Making the best of an unavoidably depressing evening.

That was the only goal when Professor Hollinger and I reached way back into our youth Tuesday night, turning to the greatest sports simulation game of our respective childhoods to help get us through what was supposed to be opening night on the NBA’s 2011-12 calendar.

I’ve been stuck on Strat-O-Matic, as Hall of Fame broadcaster Jim Durham would undoubtedly describe it, since I was 9 years old. I could spend hours at that age crouched on the floor, shuffling through the magical charts and player cards that, when mixed with three rolling dice, could instantly make you feel like a Major League Baseball manager.

Hollinger, not surprisingly, was the same sort of the kid, which is why we quickly and eagerly agreed to share the same coping mechanism on what was going to be a sad, sad night. Using the modern-day computerized version of Strat-O-Matic, ESPN.com could at least stage facsimiles of the three games we were all denied from watching Tuesday: Bulls at Mavs, Rockets at Jazz and Thunder at Lakers.

Kids today naturally prefer high-tech video games when it’s time to recreate big league pro sports on a monitor. This is the NBA 2K12 generation. But for the two fortysomething curators of ESPN.com’s NBA Power Rankings, Strat-O was the only choice. On the day after Halloween, Strat-O would give us all the tools we'd need to masquerade as NBA coaches and lose ourselves for a couple hours in the company of a couple thousands friends in the Daily Dime Live chat room who, like us, just wanted to have a little game-conditions fun to distract us from the real deal we’ve all been deprived of. (Click and scroll here for the highlights.)

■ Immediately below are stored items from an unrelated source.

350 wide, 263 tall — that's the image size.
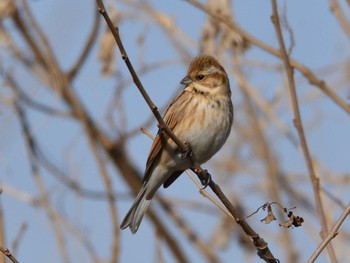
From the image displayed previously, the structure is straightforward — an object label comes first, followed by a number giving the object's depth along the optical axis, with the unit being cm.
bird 805
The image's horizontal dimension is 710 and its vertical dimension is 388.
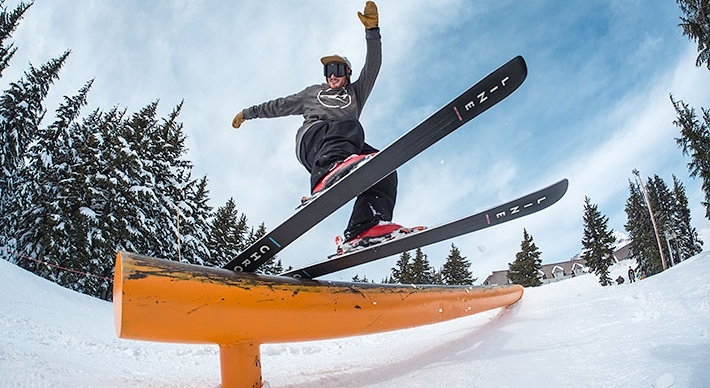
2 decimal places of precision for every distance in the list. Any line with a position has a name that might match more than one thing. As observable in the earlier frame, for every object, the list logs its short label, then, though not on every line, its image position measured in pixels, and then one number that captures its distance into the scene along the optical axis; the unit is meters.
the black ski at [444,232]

And I’d say it worked out OK given that A) I hadn't played any form of Strat-O-Matic since our Daily Titan baseball league in college in the late 1980s at Cal State Fullerton and B) DDLers couldn’t actually see what was happening and had to rely totally on their reporter-coaches to keep them updated.

Dirk Nowitzki (31 points), Jason Kidd (25) and the Digital Mavs, with yours truly assigned to Rick Carlisle duty, coasted to a 113-87 rout of the computer-coached VirtuaBulls despite 22 points from Derrick Rose and 20 from Luol Deng. Strat-O-Matic can’t simulate banner-raising or ring ceremonies, but rest assured that no one in Dallas will complain if the Mavs shoot the ball anything close to the way they did digitally -- 16-for-30 on 3-pointers in this computerized exercise -- when Mark Cuban finally does get to break out those rings.

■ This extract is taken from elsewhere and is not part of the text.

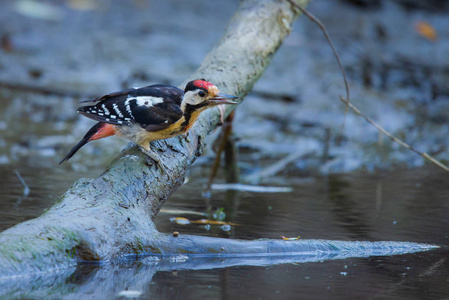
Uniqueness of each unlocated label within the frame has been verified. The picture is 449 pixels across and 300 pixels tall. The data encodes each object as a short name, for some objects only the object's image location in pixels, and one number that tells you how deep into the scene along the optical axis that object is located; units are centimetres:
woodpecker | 839
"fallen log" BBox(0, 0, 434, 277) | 650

In the second game, with Hollinger stepping into Scotty Brooks’ shoes as coach of the Digital Thunder, Oklahoma City fell to a 103-97 loss to L.A. despite Kevin Durant’s 36 points. The electronically coached Lakers didn’t miss new real-life coach Mike Brown at all, thanks to 21 points from Kobe Bryant and 19 from reigning sixth man of the year Lamar Odom.

We likewise made sure to run a computer simulation from the other game on the original schedule, since the least you deserve from this Next Best Thing experiment is a complete set of box scores from the Opening Night That Wasn’t. It won’t make pleasant reading for new Rockets coach Kevin McHale -- and something tells me I'm eventually going to hear from a fuming Tom Thibodeau about what happened in the Chicago-at-Dallas sim -- but don’t forget that the Rockets (actual or digital) haven’t yet had a chance in free agency to try to sign a replacement for Yao Ming. Jazz 115, Rockets 94 is pertinent solely because it gives you one more make-believe box to dissect.

Best we could do at a time when no one in the NBA universe can tell you how long it’s going to be before we see actual humanly generated box scores on this site.